[EXERCISE TEXT]:
□ □ □ □ □

Thursday, October 8, 2009

Internship Update

I haven’t had much time to keep up on blogging, or more accurately, I haven’t actively put much effort into blogging. I have written a few emails outlining parts of my stay here, and have posted them above, but this is my first official public blog. We have been in Nairobi for five weeks now and are ending the classroom phase of the program. The weekend of the 23rd, we will all depart for our internships, in various part of the country. Some of us will be off to the white coasts of Mombasa, others on the shores of Lake Victoria in Kisumu, and the rest of us will be headed north to the Mount Kenya area, with a few people staying right in Nairobi. We are all headed to new families, with new hopes, fears, and expectations,

For me, my biggest hope going into the internship phase is the internship itself. I hope that it is everything I have imagined it will be and more, I hope it challenges me to be vulnerable to a different culture with different practices, I hope it teaches me how to effectively implement community programs, I hope it allows me to work hands on with the community and most of all I hope to make connections here that have the potential to benefit me as I face graduation just a few precious months away.

My fear is that I will have a hard time adjusting to a new family, this time with a father in the house. I fear I will miss my Nairobi family. I fear I will not enjoy the luxury of privacy I have appreciated so greatly at my current homestay. I fear I won’t connect with my host family the way I would like to, and I fear most of all that I will miss the other people in the program I will be separated from.

□ □ □ □ □

Saved data entries:
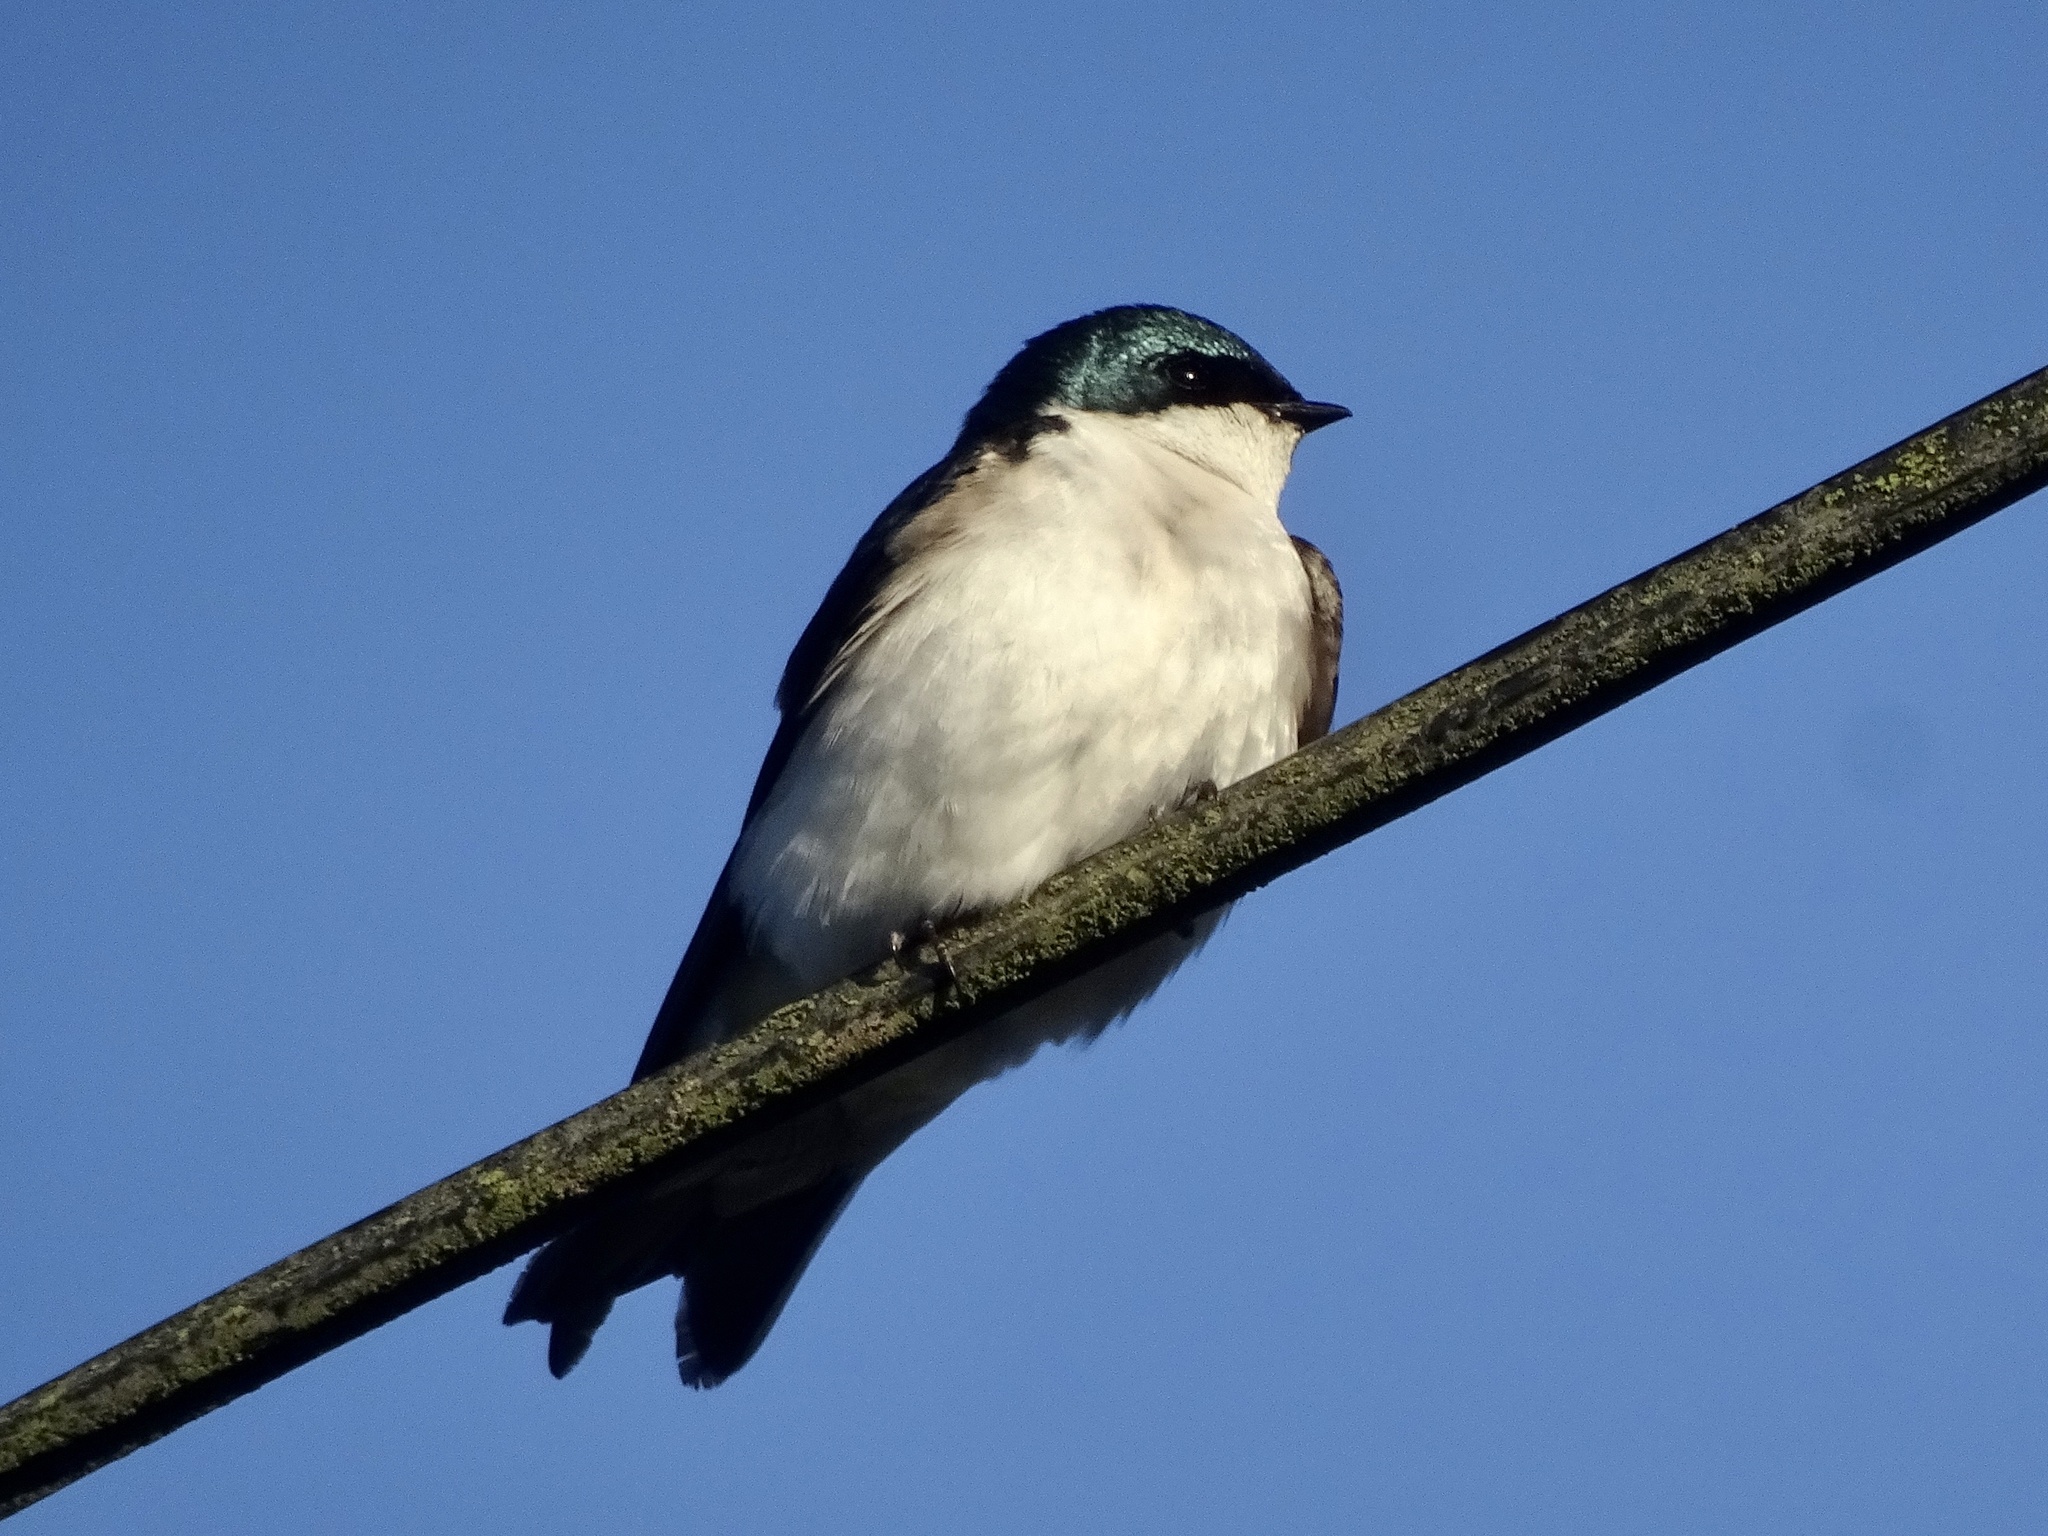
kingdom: Animalia
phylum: Chordata
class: Aves
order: Passeriformes
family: Hirundinidae
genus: Tachycineta
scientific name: Tachycineta bicolor
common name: Tree swallow
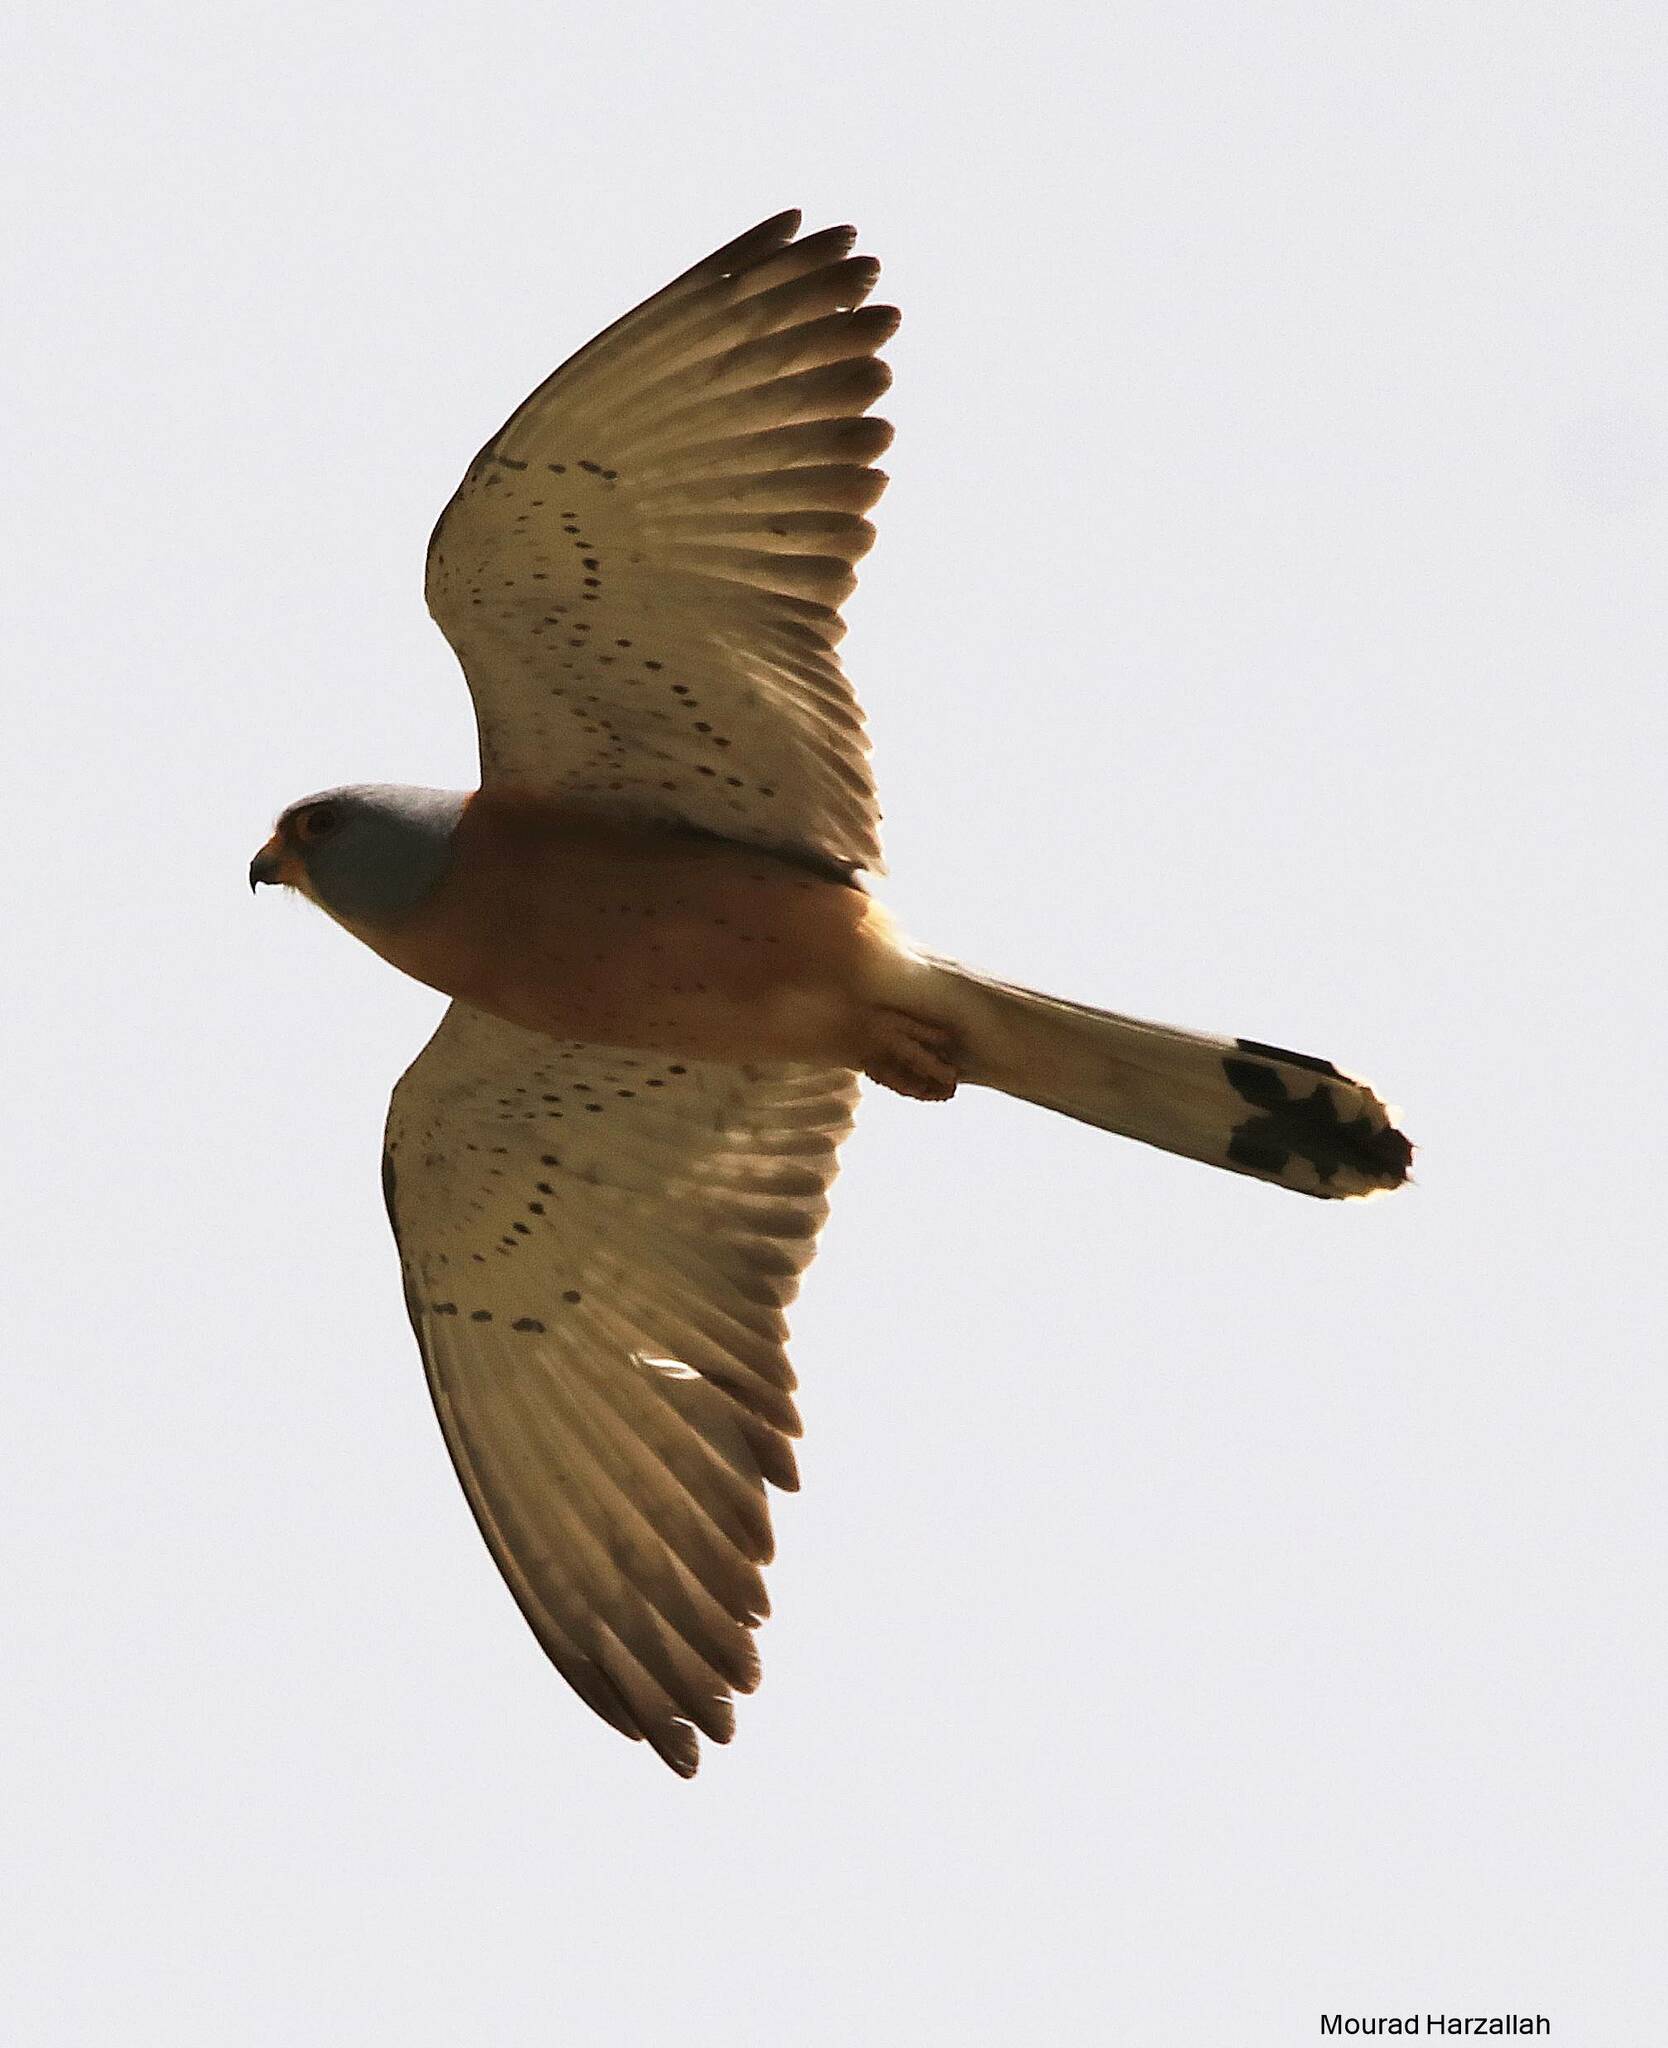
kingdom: Animalia
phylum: Chordata
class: Aves
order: Falconiformes
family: Falconidae
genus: Falco
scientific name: Falco naumanni
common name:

□ □ □ □ □

[EXERCISE TASKS]:
1 – According to the internship update, how long has the group been in Nairobi?
2 – Rewrite the paragraph of the internship update that begins "My fear is that" as a short list, keeping its main facts.
3 – Proceed with the internship update from where it stops.

[RESPONSES TO THE TASKS]:
1 – Five weeks.

2 –
- Having a hard time adjusting to a new family, this time with a father in the house
- Missing the Nairobi family
- Losing the privacy so greatly appreciated at the current homestay
- Not connecting with the host family as hoped
- Most of all, missing the other people in the program

3 –
I expect to appreciate a more rural setting, I expect the lush town of Embu to be an inviting sight every morning after the business of Nairobi, I expect to be extremely challenged with adjusting to a new way of life after just getting comfortable with Nairobi. I expect to love my internship and to spend way more than the required time there. But mostly, I expect to look at it as I have this whole trip, and welcome it, come what may, as new exciting step in this incredible experience in Kenya.

Now to give some details on the next phase. I am going to Embu, as mentioned, which is about a two hour bus ride northeast towards the base of Mount Kenya, the highest peak in Kenya and second biggest in Africa (one of which I plan on summiting before my departure).Embu is not highlighted in any of the travel books, to put it lightly, in fact it written about quite poorly, merely to say it’s nothing worth visiting, which may be true from a tourist’s point of view, but I am no longer a tourist, but a Kenyan resident (I even have the documentation to prove it) so I am very optimistic about it. I am told it is green and one of the most lush and beautiful parts of Kenya. I will be living with a host father and mother and possibly brother. My father is a police chief and my mother is an office worker of some kind. I hear I have running water and electricity, but I am open for having something more rural if that is what it turns out to be. I am working with a NGO, Hope Worldwide Kenya, which works with a consortium of organizations all working in the HIV/AIDS arena. The details are still fuzzy, and will be until I get there and meet the directors, but I believe I am doing community program outreach, meaning I will help bring the different programs into the community, programs such as HIV testing, counseling sessions for the HIV positive, maternal and child health services, etc. I am really hoping I am able to work very hands on with these programs, rumor has it I may even be able to help do some of the screenings (which means my fear for needles must be conquered soon). The great thing about this program and the internships it offers is that it allows students to participate in activities that they normally would need extra training for. (they have let students interested in medicine assist in surgeries!). I’m so excited about my internship and everything I will learn while I am there.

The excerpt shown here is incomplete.